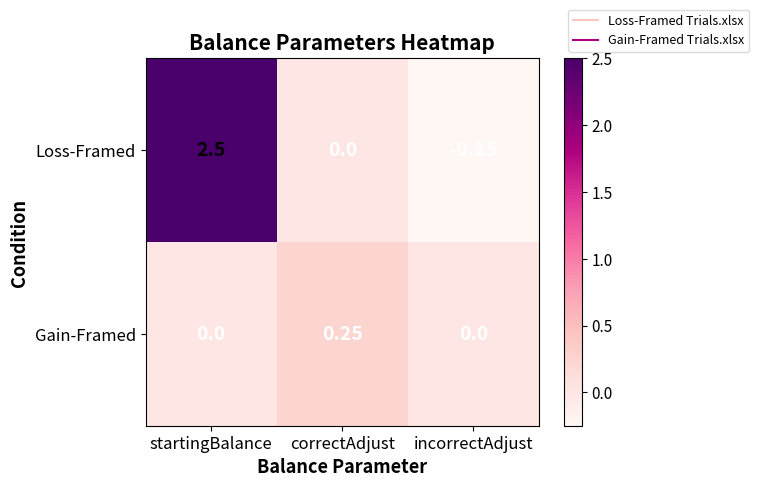

Rank the series at correctAdjust from lowest to highest value.

Loss-Framed, Gain-Framed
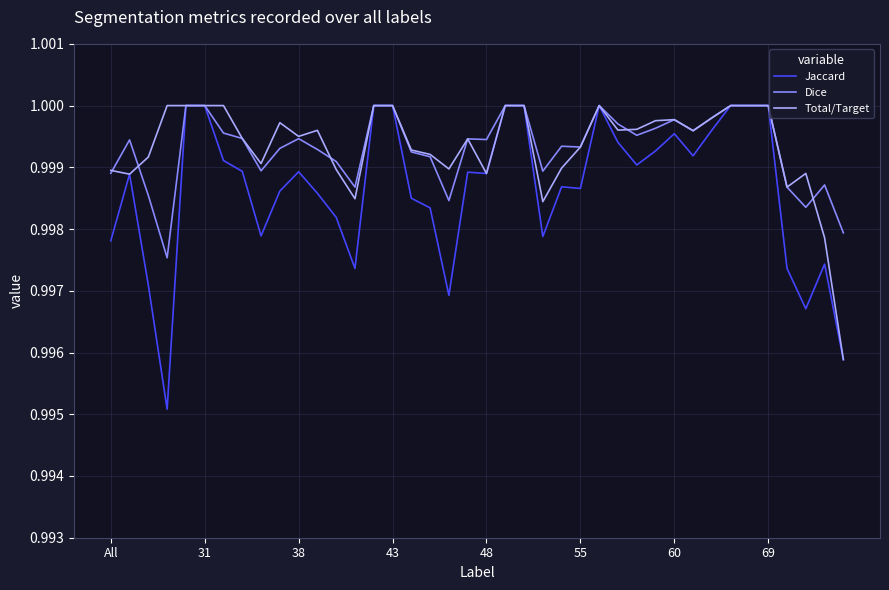

Which series has the widest spread of values?

Jaccard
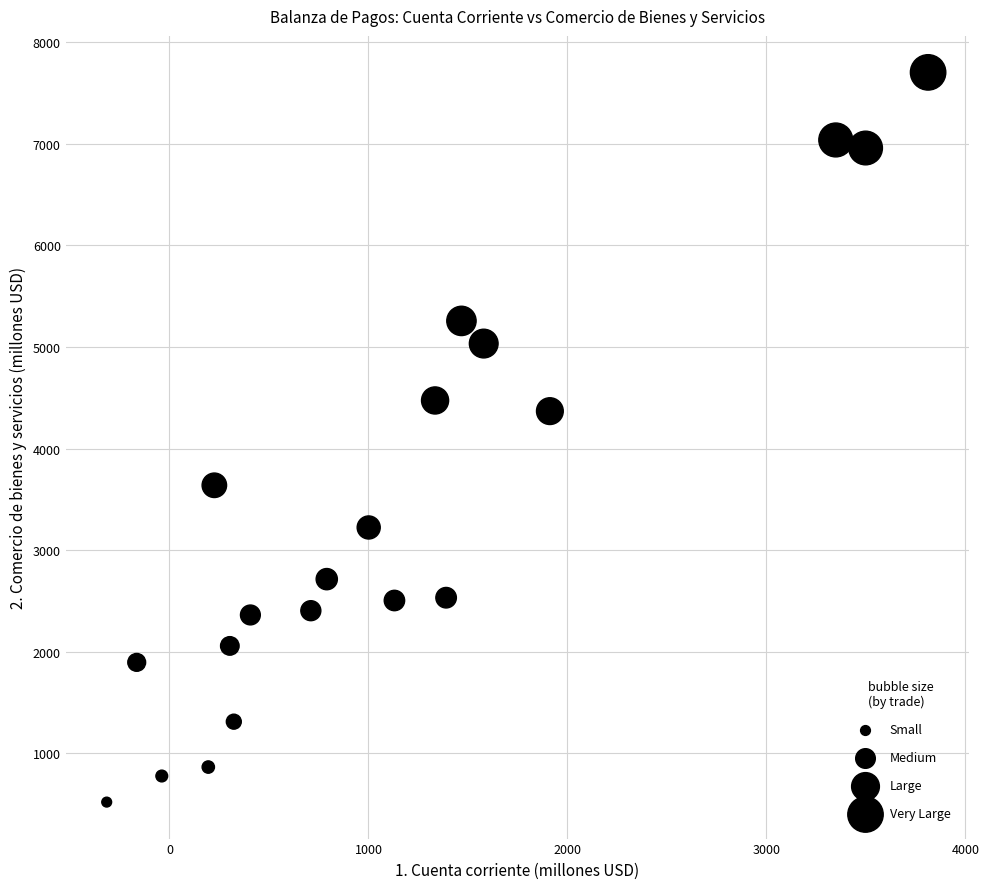

What is the range of Y values (max minus min)?

7182.9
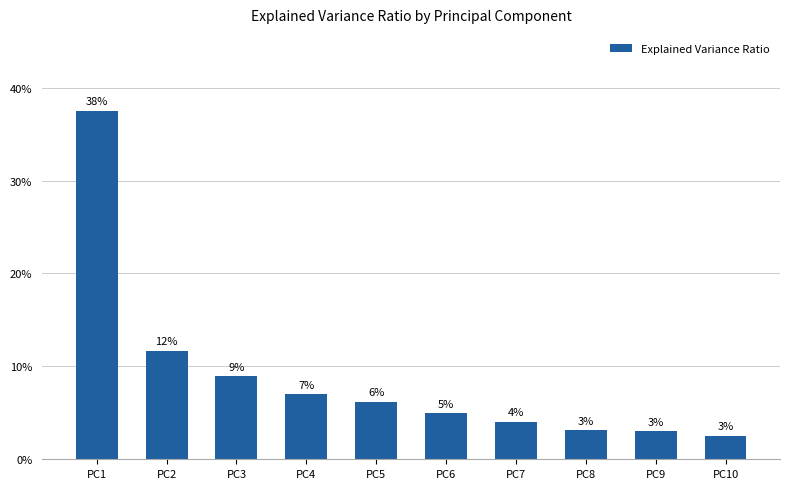

Does the chart contain any negative values?

No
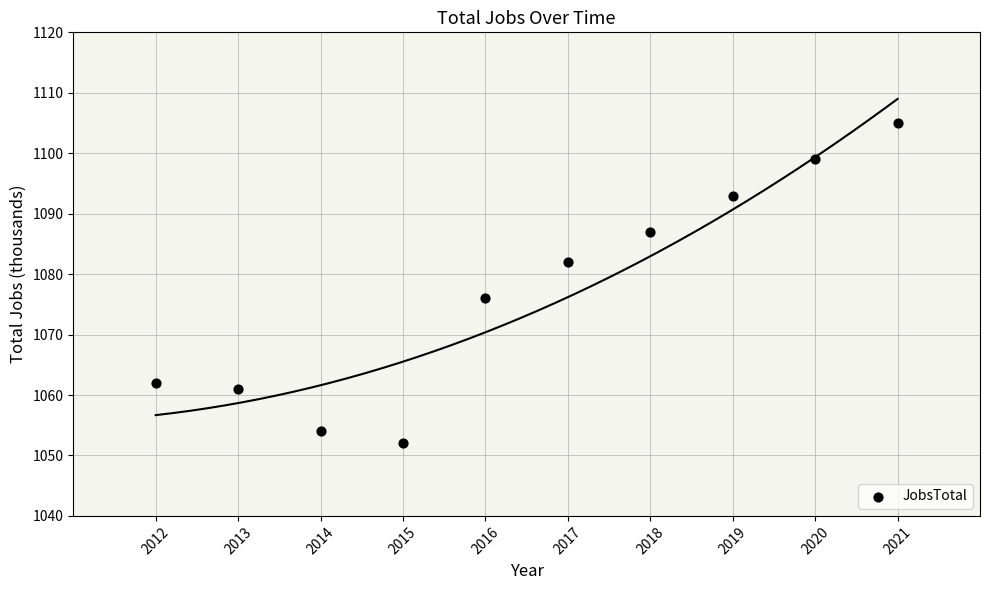

What Y value in the scatter plot is closest to 1078?

1076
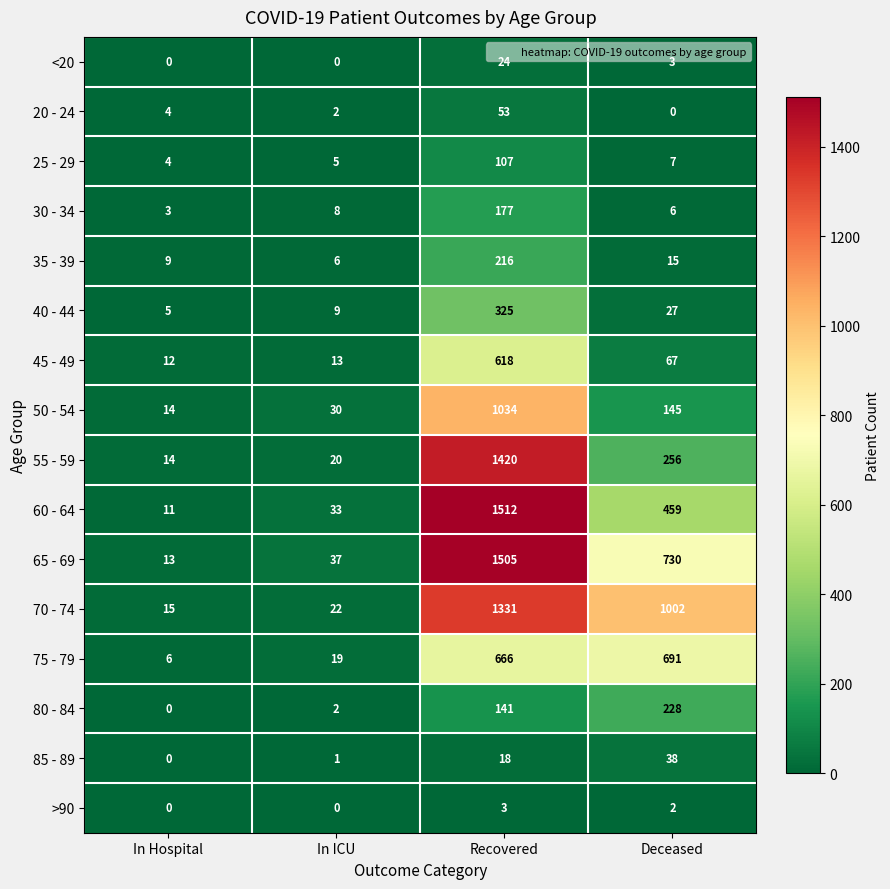

At which label is 20 - 24 closest to 26?

In Hospital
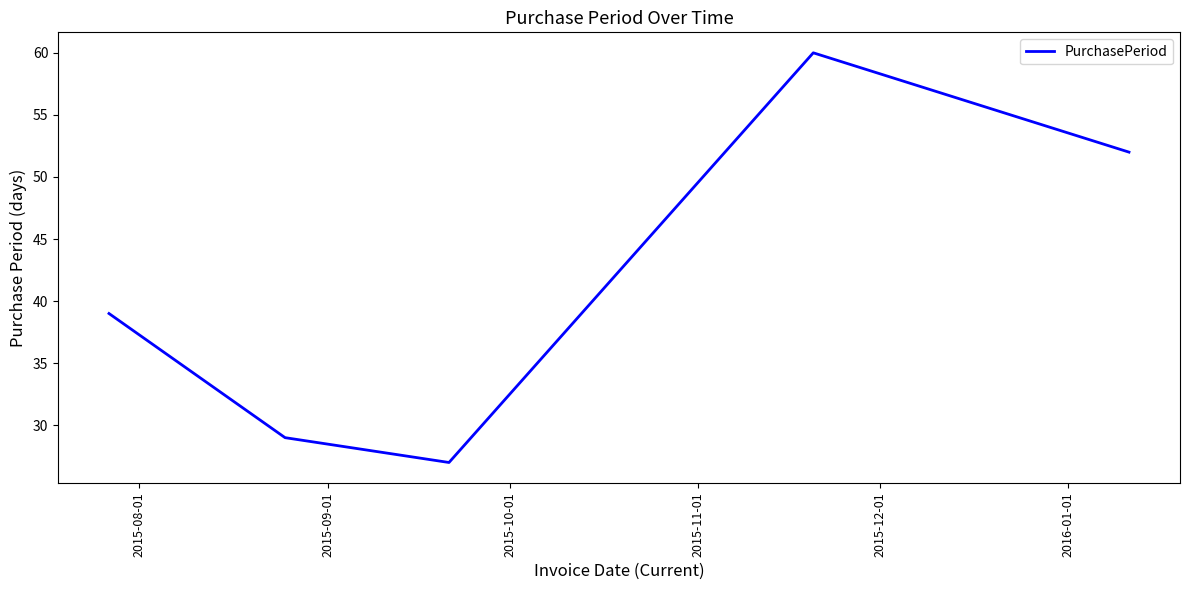

How many lines are shown in the chart?

1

* * * * * * *

Format every line of the entries above as a numbered list, dropping blank lines and the picture lines.

**Reply:**
1. Rank the series at correctAdjust from lowest to highest value.
2. Loss-Framed, Gain-Framed
3. Which series has the widest spread of values?
4. Jaccard
5. What is the range of Y values (max minus min)?
6. 7182.9
7. Does the chart contain any negative values?
8. No
9. What Y value in the scatter plot is closest to 1078?
10. 1076
11. At which label is 20 - 24 closest to 26?
12. In Hospital
13. How many lines are shown in the chart?
14. 1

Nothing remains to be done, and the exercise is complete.